Nie ma powrotu dla Wolnościowców? Mentzen: Moja cierpliwość tutaj się powoli kończy [VIDEO]

Artur Dziambor, prezes Wolnościowców i Sławomir Mentzen, prezes partii KORWiN. Źródło: PAP/Mateusz Marek
Artur Dziambor, prezes Wolnościowców i Sławomir Mentzen, prezes partii Nowa Nadzieja. Źródło: PAP/Mateusz Marek
REKLAMA

– Raczej należy się nastawić na to, że tych trzech kolegów to na naszych listach już nie będzie – powiedział o Arturze Dziamborze, Jakubie Kuleszy i Dobromirze Sośnierzu szef Nowej Nadziei Sławomir Mentzen w wywiadzie z Rafałem Otoką-Frąckiewiczem.

– Czyli można wywnioskować, że cała trójka banitów wyautowała się i nie dostanie się już na żadne miejsca na listach Konfederacji łamane na Nowa Nadzieja, czy mają jeszcze szanse na jakiś powrót? – zapytał Sławomira Mentzena Rafał Otoka Frąckiewicz.

REKLAMA

– Cały ten konflikt, od samego początku, siedziałem na ten temat cicho i publicznie nie zabierałem głosu. Raczej starałem się komplementować kolegów mówiąc, że dobrze wypadają w mediach, że są nam potrzebni, że chciałbym, żeby byli w Sejmie, no bo na prawdę chciałem – stwierdził Sławomir Mentzen.

– Natomiast oni cały czas mnie krytykowali i teraz ta krytyka przyjmuje już pewne nieakceptowalne rozmiary. To znaczy dowiaduję się od kolegów, że jestem Stalinem, że jestem Putinem. I teraz mamy dwie możliwości: albo porównują mnie do tych zbrodniarzy, albo relatywizują ich zbrodnie porównując ich do mnie. Obydwie rzeczy byłyby głęboko niewłaściwe – powiedział szef Nowej Nadziei.

– Nie ukrywam, że moja cierpliwość – bardzo duża – tutaj się powoli kończy i coś będzie trzeba z tym zrobić. Tomasz Grabarczyk – też przedstawiciel Wolnościowców – wygrał prawybory w Łodzi, co pokazuje, że można było je wygrać – trzeba było tylko w nich wystartować – powiedział Mentzen.

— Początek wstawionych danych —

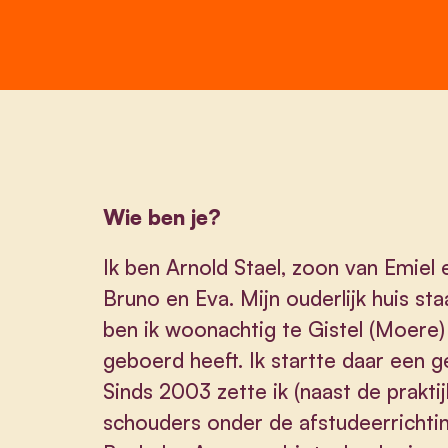
Wie ben je?
Ik ben Arnold Stael, zoon van Emiel
Bruno en Eva. Mijn ouderlijk huis st
ben ik woonachtig te Gistel (Moere)
geboerd heeft. Ik startte daar een 
Sinds 2003 zette ik (naast de praktij
schouders onder de afstudeerrichti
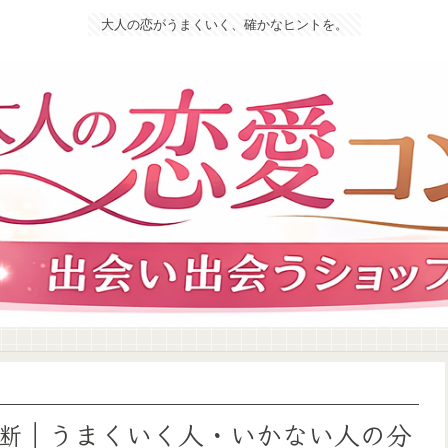
大人の恋がうまくいく、確かなヒントを。
断｜うまくいく人・いかない人の分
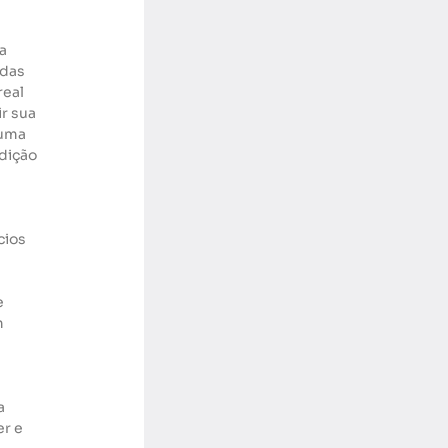
a 
das 
eal 
r sua 
 uma 
dição 
ios 
 
 
 
a 
r e 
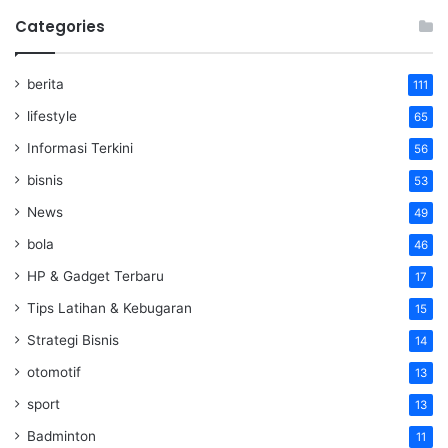
Categories
berita
111
lifestyle
65
Informasi Terkini
56
bisnis
53
News
49
bola
46
HP & Gadget Terbaru
17
Tips Latihan & Kebugaran
15
Strategi Bisnis
14
otomotif
13
sport
13
Badminton
11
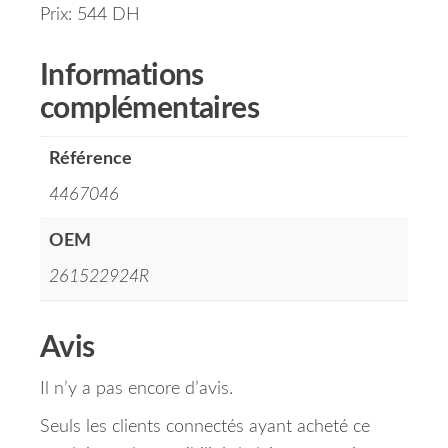
Prix: 544 DH
Informations
complémentaires
Référence
4467046
OEM
261522924R
Avis
Il n’y a pas encore d’avis.
Seuls les clients connectés ayant acheté ce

Polityk przypomniał, że w grudniu 2022 roku, wystosował list otwarty do wolnościowców ze wszystkich środowisk, zapraszając ich do prawyborów, a do Wolnościowców zwrócił się nawet imiennie. Przypomnijmy jednak, że Artur Dziambor, Dobromir Sośnierz i Jakub Kulesza zbojkotowali prawybory, bo organizowano je również na miejsca, która wcześniej Konfederacja gwarantowała im uchwałą (uchyloną już po ogłoszeniu prawyborów).

– Nie zgłosili się, więc szans na jedynki nie mają. Być może, jest teoretycznie możliwość, że gdzieś by zgodzili się na dwójkę czy trójkę, ale skoro Dziambor nie zgodził się na jedynkę w Szczecinie [Wolnościowcy są przeciwko „spadochroniarstwu” – startowaniu spoza okręgów, w których się mieszka – przyp. red.], to tym bardziej nie weźmie dwójki w Gdyni – uważa Mentzen.

– Nie wierzę w taką możliwość. Poza tym po tym, co ostatnio mówił, to ja nie wiem, czy chcę dalej z nim współpracować – stwierdził szef Nowej Nadziej. – Raczej należy się nastawić na to, że tych trzech kolegów to na naszych listach już nie będzie – stwierdził polityk.